A government should engage with any terrorist group that has a viable following. Not because it’s the right thing to do, but because it’s necessary and ultimately, inevitable. This sums up the point Jonathan Powell is making. And he would know. Mr Powell spent his life talking to the Irish Republicans as a secret British negotiator.
The point Jonathan wants to make, is that in the end, governments always end up talking to terrorists. It’s not that they want to, it’s that in the end, talking is the only way terror stops. Governments need to learn how to do it right. And soon. One problem is that governments always insist they will never negotiate with terrorists. The problem with this stance, is that they give up the institutional skill of negotiation with them. And when in the end they do negotiate, as they must, they have to learn how all over again. This book is a series of lessons on how to conduct negotiations with terrorists, written by the man, who knows how, and has dedicated the rest of his career to working to end armed conflict.

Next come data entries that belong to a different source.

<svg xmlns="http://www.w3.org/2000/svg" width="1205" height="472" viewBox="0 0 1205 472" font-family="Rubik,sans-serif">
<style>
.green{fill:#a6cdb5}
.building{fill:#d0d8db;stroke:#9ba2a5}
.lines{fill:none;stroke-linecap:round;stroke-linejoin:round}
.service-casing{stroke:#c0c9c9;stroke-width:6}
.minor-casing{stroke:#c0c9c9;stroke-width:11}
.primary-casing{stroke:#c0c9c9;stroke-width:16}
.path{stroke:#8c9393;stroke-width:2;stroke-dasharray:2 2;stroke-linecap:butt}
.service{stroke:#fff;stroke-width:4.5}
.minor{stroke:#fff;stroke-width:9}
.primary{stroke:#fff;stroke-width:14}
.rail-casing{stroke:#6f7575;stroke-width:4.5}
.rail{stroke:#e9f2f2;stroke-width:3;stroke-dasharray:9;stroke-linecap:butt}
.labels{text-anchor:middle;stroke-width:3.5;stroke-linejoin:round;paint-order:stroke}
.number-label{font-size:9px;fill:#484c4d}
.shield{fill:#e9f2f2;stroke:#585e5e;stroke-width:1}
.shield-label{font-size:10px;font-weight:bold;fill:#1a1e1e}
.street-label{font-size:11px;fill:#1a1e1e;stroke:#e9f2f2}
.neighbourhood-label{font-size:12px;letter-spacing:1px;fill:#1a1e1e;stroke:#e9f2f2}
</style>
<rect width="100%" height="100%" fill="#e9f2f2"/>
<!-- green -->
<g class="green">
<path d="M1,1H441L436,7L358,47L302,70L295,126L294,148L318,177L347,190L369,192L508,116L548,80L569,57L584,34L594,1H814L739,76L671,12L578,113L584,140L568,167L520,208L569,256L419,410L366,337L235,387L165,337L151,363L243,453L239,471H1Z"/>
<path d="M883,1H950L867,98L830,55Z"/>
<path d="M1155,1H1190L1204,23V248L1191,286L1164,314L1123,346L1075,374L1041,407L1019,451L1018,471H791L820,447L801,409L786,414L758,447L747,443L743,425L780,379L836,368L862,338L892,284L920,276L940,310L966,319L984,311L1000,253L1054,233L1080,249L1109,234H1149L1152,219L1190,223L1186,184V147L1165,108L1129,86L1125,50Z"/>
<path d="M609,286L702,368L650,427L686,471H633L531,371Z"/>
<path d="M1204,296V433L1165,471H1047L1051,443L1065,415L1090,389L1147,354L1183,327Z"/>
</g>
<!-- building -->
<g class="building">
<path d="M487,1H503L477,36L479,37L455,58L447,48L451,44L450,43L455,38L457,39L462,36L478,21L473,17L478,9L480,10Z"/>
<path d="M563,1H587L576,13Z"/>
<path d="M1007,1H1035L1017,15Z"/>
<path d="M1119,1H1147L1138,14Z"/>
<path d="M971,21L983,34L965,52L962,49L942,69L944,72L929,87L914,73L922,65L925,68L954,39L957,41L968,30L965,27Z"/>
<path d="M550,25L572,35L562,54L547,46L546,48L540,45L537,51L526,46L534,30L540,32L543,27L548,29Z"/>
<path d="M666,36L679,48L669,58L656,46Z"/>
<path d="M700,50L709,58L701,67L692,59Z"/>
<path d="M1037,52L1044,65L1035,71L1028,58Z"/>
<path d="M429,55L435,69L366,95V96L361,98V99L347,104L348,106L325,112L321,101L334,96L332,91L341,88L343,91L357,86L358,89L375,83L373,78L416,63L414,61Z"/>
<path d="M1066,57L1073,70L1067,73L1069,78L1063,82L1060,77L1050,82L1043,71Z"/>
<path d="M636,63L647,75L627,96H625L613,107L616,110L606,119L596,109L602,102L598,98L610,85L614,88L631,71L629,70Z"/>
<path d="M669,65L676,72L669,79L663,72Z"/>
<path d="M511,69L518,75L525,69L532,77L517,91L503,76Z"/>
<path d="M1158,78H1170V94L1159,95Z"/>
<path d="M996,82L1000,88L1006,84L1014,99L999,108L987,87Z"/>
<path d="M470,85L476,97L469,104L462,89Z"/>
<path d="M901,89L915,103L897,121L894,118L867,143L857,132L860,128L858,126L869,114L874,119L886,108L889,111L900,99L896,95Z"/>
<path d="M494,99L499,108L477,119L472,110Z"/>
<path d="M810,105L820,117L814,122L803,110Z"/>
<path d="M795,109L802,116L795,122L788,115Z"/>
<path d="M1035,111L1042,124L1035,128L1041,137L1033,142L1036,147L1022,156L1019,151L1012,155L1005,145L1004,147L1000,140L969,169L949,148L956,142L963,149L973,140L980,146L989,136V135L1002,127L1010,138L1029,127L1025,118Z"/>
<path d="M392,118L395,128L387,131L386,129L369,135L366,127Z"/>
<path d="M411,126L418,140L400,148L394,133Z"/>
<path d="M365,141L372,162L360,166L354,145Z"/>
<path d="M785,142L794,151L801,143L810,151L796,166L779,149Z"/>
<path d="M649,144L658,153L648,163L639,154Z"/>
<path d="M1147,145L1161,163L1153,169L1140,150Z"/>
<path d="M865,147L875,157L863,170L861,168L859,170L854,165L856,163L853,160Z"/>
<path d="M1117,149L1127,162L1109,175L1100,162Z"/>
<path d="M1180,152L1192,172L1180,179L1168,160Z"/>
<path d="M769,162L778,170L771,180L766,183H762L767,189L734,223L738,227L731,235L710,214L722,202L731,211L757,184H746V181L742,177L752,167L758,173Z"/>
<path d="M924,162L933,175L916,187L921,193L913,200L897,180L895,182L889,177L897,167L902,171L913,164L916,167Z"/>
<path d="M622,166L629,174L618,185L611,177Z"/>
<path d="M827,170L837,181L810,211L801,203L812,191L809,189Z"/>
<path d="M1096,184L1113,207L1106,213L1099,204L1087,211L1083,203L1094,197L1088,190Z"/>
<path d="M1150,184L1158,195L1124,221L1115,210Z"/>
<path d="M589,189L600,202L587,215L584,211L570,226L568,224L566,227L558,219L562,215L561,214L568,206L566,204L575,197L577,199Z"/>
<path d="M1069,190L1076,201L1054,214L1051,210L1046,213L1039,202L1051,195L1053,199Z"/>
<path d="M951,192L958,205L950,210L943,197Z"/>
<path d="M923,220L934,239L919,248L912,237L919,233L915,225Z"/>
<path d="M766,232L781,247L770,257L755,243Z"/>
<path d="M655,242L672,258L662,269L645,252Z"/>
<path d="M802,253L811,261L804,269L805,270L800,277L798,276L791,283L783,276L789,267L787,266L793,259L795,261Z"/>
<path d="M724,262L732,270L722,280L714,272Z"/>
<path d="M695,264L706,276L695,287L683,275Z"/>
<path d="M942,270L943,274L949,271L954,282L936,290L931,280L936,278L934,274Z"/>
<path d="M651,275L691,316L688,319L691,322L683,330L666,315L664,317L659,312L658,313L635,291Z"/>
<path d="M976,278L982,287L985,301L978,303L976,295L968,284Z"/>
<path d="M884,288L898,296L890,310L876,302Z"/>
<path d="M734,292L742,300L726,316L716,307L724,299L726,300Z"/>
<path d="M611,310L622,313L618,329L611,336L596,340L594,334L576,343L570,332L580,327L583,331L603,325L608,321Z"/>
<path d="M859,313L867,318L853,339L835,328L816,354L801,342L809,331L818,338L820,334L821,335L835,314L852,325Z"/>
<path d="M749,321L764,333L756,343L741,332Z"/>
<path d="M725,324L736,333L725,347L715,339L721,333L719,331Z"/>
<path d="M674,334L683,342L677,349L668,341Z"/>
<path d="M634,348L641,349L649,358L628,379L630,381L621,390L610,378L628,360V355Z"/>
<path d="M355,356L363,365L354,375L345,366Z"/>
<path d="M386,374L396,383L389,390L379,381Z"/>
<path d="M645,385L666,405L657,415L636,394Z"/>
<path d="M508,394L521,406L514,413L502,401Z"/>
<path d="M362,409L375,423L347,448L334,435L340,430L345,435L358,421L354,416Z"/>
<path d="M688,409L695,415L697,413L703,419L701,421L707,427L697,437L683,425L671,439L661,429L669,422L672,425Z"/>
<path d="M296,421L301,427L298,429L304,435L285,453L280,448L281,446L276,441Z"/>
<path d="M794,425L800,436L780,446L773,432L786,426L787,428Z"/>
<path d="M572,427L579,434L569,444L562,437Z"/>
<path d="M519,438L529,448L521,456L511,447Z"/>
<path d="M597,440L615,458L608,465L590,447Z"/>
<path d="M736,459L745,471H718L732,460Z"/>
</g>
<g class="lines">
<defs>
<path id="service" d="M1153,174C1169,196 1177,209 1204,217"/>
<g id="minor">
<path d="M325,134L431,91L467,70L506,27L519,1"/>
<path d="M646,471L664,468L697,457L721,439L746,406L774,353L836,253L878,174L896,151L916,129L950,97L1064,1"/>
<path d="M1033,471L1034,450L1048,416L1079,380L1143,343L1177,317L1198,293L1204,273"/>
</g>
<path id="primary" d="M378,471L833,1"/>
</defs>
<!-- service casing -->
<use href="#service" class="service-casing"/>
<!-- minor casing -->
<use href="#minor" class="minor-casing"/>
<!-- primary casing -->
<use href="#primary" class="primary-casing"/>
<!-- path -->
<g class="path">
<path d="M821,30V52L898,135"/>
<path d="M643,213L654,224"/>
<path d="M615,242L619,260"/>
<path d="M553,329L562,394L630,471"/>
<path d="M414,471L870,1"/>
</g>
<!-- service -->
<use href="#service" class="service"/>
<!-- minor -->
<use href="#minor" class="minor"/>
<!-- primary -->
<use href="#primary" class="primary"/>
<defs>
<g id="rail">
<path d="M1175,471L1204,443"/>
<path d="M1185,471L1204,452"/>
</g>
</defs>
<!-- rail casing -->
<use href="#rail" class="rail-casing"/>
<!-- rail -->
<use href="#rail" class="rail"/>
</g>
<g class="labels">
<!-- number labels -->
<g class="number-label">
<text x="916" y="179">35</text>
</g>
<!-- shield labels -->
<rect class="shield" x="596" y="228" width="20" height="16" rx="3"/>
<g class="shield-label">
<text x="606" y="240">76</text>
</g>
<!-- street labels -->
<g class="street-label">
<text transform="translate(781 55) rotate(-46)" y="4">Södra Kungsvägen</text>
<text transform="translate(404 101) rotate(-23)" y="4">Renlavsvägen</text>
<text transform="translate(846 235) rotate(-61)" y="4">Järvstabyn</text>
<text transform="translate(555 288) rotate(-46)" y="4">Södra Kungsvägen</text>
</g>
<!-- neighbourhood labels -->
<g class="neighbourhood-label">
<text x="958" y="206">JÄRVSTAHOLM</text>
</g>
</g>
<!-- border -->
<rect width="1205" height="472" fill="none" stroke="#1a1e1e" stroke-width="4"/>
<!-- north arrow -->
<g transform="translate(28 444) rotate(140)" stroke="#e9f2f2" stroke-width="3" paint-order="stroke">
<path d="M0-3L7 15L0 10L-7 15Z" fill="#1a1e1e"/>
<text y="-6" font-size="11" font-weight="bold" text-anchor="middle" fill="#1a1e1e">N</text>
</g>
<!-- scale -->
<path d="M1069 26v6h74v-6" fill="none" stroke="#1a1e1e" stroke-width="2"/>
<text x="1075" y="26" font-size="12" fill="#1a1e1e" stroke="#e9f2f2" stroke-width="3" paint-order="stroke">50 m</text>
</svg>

Governments initially always believe that the security apparatus can stamp out terrorism. With more policing, more laws, and more encroachment on civil rights, they attempt to ‘take a hard line’. This inevitably fails. And often makes the situations worse by creating more terrorists. Jonathan argues that policing is necessary. Murder is murder. And new laws are not usually needed. Pressure must be kept up to ensure that terrorists are uncomfortable and marginalized enough that they will negotiate. But when this happens, the onus in the government to negotiate.
The books quotes fascinating studies about how terrorist conflicts end. And it’s only in rare, rare circumstances that they are militarily defeated. More often, they eventually end up being part of the political system. Acknowledging this early could lead to thousands of lives saved around the world. Let’s hope this lesson as not been lost on Western governments during it’s War on ISIL. Eventually, we will need to talk.